Exercise prompt => For the word "eosin", count the lines of the records that hold it, and give only that number.

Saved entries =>
____

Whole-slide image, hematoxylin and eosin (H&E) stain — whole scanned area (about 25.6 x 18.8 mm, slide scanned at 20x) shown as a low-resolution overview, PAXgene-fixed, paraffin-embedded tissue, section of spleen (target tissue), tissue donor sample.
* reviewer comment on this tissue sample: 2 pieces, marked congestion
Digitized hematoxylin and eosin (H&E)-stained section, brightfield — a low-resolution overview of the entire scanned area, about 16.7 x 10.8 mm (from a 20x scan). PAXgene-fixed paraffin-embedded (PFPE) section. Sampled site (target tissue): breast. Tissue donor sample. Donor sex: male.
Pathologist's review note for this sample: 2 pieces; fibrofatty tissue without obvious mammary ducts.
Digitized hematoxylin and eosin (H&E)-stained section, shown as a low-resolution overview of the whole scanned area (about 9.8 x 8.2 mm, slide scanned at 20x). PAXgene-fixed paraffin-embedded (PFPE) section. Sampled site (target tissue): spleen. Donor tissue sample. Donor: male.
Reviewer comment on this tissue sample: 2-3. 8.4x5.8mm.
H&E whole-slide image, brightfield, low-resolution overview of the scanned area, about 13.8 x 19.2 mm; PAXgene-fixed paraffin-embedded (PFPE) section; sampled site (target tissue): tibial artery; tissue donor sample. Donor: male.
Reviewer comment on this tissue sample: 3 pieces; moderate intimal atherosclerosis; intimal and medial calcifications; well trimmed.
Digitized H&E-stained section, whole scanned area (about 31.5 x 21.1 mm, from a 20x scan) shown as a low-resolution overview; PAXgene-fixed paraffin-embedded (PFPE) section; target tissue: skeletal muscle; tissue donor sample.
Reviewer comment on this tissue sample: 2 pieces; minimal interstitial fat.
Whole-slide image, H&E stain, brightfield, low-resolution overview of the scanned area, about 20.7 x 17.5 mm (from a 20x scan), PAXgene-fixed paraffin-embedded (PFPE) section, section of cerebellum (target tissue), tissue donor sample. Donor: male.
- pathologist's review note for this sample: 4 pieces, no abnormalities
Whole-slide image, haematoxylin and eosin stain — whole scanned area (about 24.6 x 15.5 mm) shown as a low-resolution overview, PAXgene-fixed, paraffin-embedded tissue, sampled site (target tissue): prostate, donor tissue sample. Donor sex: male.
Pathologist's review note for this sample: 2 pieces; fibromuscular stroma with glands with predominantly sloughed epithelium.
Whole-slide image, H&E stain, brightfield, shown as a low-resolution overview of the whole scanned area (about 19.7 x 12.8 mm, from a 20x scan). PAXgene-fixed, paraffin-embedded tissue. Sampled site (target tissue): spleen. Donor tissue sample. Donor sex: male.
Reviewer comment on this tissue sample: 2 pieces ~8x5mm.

____

Reply to the task => 4